年末のちょっとした話題として、一部の天文ファンを震え上がらせた小惑星「2024 YR4」。観測史上最も地球衝突の危険が高いとされ、SNS上では「人類の終わりが近い」「これで仕事を辞められる」など、ある意味で希望に満ちた投稿が飛び交った。ところが、NASAとESAが24日、「計算し直したら、2032年の衝突確率はほぼゼロになった」と発表。つまり、皆が心のどこかで期待していた“宇宙規模のドラマ”は、ただの計算精度による誤解だったというわけだ。
これは、夏休みの宿題を終わらせずに「明日地球が滅びるかもしれないからやらなくていい」と豪語していた小学生が、急に「やっぱり普通に学校あります」と言われるようなもの。あれほど期待させておいて、何事もなかったように終わるのが宇宙の常である。
だが、ここで一つ思い出してほしいのは、「ほぼゼロ」という表現である。

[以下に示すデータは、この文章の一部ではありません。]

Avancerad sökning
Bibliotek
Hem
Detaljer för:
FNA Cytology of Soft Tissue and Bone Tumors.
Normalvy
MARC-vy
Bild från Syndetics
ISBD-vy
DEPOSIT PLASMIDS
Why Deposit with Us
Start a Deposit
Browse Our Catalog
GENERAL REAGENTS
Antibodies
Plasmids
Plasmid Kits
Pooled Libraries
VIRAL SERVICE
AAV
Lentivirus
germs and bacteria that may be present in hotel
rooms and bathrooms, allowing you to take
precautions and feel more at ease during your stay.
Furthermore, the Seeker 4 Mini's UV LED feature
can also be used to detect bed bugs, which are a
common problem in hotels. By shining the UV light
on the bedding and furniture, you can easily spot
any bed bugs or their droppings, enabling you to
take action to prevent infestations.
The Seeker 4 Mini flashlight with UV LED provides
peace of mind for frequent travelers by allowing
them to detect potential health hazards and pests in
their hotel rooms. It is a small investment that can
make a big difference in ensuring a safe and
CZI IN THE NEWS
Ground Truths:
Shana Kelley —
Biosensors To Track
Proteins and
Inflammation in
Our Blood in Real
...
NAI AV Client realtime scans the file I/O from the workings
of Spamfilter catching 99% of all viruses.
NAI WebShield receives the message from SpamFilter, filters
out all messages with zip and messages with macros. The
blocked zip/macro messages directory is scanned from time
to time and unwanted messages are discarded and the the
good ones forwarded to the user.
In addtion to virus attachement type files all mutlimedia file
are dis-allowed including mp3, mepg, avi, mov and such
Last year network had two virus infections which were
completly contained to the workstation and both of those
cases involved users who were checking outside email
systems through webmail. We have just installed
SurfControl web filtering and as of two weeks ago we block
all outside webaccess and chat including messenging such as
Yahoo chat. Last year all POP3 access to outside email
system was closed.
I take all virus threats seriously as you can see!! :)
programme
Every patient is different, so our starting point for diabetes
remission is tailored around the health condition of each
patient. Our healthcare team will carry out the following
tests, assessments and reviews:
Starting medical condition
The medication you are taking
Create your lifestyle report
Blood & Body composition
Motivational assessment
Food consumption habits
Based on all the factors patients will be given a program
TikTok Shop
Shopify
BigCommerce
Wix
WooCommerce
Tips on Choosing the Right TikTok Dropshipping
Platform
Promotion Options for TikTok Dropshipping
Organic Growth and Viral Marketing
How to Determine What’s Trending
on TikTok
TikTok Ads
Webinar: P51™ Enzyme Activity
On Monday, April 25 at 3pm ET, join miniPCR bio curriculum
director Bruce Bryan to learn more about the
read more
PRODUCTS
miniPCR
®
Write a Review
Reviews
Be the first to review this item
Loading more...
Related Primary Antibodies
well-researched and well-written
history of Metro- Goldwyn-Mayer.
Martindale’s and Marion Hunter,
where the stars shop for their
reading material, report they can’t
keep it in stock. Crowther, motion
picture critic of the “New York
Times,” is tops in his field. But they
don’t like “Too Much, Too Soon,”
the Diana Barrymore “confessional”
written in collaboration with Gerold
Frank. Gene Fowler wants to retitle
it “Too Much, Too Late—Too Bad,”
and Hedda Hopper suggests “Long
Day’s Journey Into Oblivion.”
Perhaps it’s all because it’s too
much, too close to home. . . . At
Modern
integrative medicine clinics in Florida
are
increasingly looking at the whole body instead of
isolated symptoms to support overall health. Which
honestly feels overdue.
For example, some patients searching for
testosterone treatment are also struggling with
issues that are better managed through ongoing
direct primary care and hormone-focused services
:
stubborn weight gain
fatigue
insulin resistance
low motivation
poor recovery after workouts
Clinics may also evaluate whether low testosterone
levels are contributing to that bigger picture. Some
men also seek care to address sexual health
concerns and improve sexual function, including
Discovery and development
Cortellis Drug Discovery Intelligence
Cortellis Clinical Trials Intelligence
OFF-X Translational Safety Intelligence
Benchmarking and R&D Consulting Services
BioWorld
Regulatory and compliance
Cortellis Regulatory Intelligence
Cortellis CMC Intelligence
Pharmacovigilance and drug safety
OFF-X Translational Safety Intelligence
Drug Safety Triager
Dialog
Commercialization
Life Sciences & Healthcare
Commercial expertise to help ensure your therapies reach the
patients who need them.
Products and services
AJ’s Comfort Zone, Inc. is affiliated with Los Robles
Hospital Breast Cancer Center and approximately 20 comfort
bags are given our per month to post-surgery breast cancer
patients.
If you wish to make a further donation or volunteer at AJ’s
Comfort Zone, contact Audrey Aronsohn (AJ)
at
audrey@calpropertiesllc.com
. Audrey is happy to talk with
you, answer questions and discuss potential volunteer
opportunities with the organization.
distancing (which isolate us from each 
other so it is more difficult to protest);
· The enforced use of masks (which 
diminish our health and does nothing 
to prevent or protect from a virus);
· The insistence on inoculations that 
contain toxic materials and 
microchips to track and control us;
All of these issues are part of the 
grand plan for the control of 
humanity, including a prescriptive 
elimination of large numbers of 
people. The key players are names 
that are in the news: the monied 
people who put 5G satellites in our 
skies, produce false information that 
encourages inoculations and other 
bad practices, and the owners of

「ゼロ」ではない。もしかしたら、NASAの研究員が計算を間違えた可能性もあるし、2032年の直前になって「やっぱり衝突コースでした!」なんて手のひら返しをされる可能性だってある。もはや「世界の終わり」は、どこかの研究室の計算精度に左右される時代なのだ。
結局のところ、「危機」は訪れず、我々はこれからも変わらぬ日常を生き続けることになった。つまり、明日も普通に仕事があるし、宿題もちゃんとやらなければならない。そしてこの先も、似たような小惑星が発見されるたびに、ちょっとした騒ぎが起こり、「やっぱり大丈夫でした」という発表が繰り返されるのだろう。
それにしても、こういう話題が出るたびに人々が妙にワクワクするのは、日常にちょっとしたスリルを求めているからかもしれない。もし本当に地球が滅ぶとしたら、人類は最後の日をどう過ごすのか――そんなSFじみたことを考えながら、結局今夜も普通に風呂に入り、歯を磨き、明日の予定を確認するのだ。